• Instruction:
Say how many lines of the listing below include "организации". Write only that number.

——————————

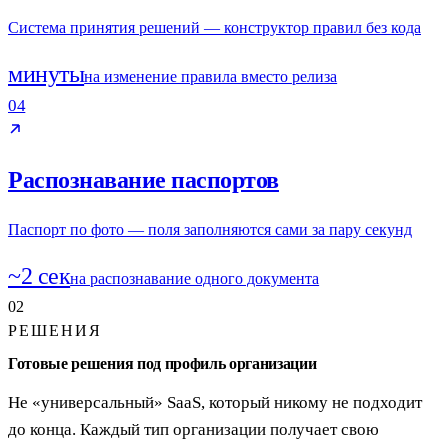
Система принятия решений — конструктор правил без кода
минуты
на изменение правила вместо релиза
04
Распознавание паспортов
Паспорт по фото — поля заполняются сами за пару секунд
~2 сек
на распознавание одного документа
02
РЕШЕНИЯ
Готовые решения под профиль организации
Не «универсальный» SaaS, который никому не подходит
до конца. Каждый тип организации получает свою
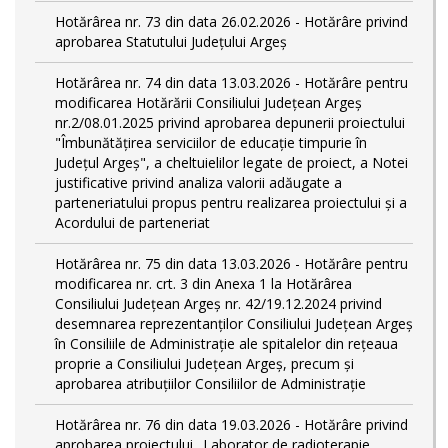
Hotărârea nr. 73 din data 26.02.2026 - Hotărâre privind
aprobarea Statutului Județului Argeș
Hotărârea nr. 74 din data 13.03.2026 - Hotărâre pentru
modificarea Hotărării Consiliului Județean Argeș
nr.2/08.01.2025 privind aprobarea depunerii proiectului
"Îmbunătățirea serviciilor de educație timpurie în
Județul Argeș", a cheltuielilor legate de proiect, a Notei
justificative privind analiza valorii adăugate a
parteneriatului propus pentru realizarea proiectului și a
Acordului de parteneriat
Hotărârea nr. 75 din data 13.03.2026 - Hotărâre pentru
modificarea nr. crt. 3 din Anexa 1 la Hotărârea
Consiliului Județean Argeș nr. 42/19.12.2024 privind
desemnarea reprezentanților Consiliului Județean Argeș
în Consiliile de Administrație ale spitalelor din rețeaua
proprie a Consiliului Județean Argeș, precum și
aprobarea atribuțiilor Consiliilor de Administrație
Hotărârea nr. 76 din data 19.03.2026 - Hotărâre privind
aprobarea proiectului „Laborator de radioterapie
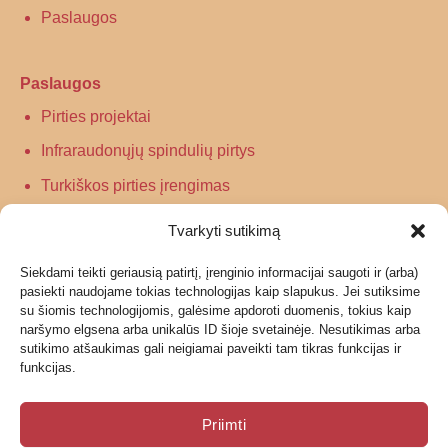
Paslaugos
Paslaugos
Pirties projektai
Infraraudonųjų spindulių pirtys
Turkiškos pirties įrengimas
Tradicinės pirties įrengimas
Tvarkyti sutikimą
Siekdami teikti geriausią patirtį, įrenginio informacijai saugoti ir (arba)
Informacija
pasiekti naudojame tokias technologijas kaip slapukus. Jei sutiksime
su šiomis technologijomis, galėsime apdoroti duomenis, tokius kaip
Grąžinimas
naršymo elgsena arba unikalūs ID šioje svetainėje. Nesutikimas arba
sutikimo atšaukimas gali neigiamai paveikti tam tikras funkcijas ir
Garantijos ir privatumo politika
funkcijas.
Pristatymas
Priimti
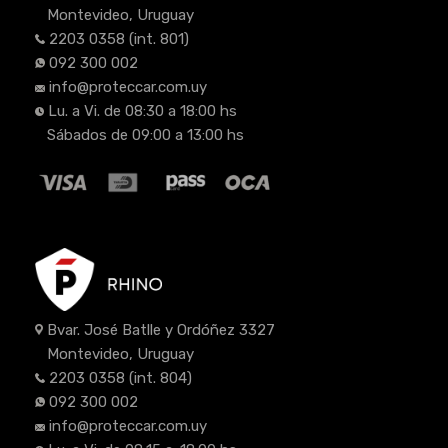
Montevideo, Uruguay
2203 0358
(int. 801)
092 300 002
info@proteccar.com.uy
Lu. a Vi. de 08:30 a 18:00 hs
Sábados de 09:00 a 13:00 hs
Bvar. José Batlle y Ordóñez 3327
Montevideo, Uruguay
2203 0358
(int. 804)
092 300 002
info@proteccar.com.uy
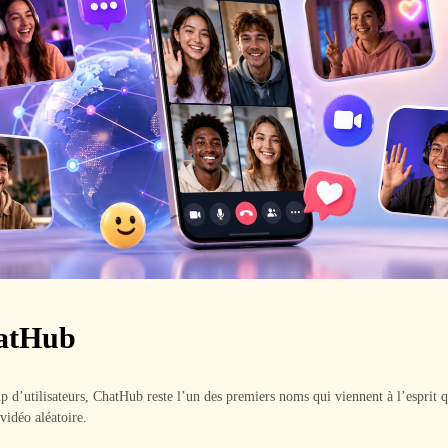
atHub
 d’utilisateurs, ChatHub reste l’un des premiers noms qui viennent à l’esprit 
 vidéo aléatoire.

——————————

• Written response:
2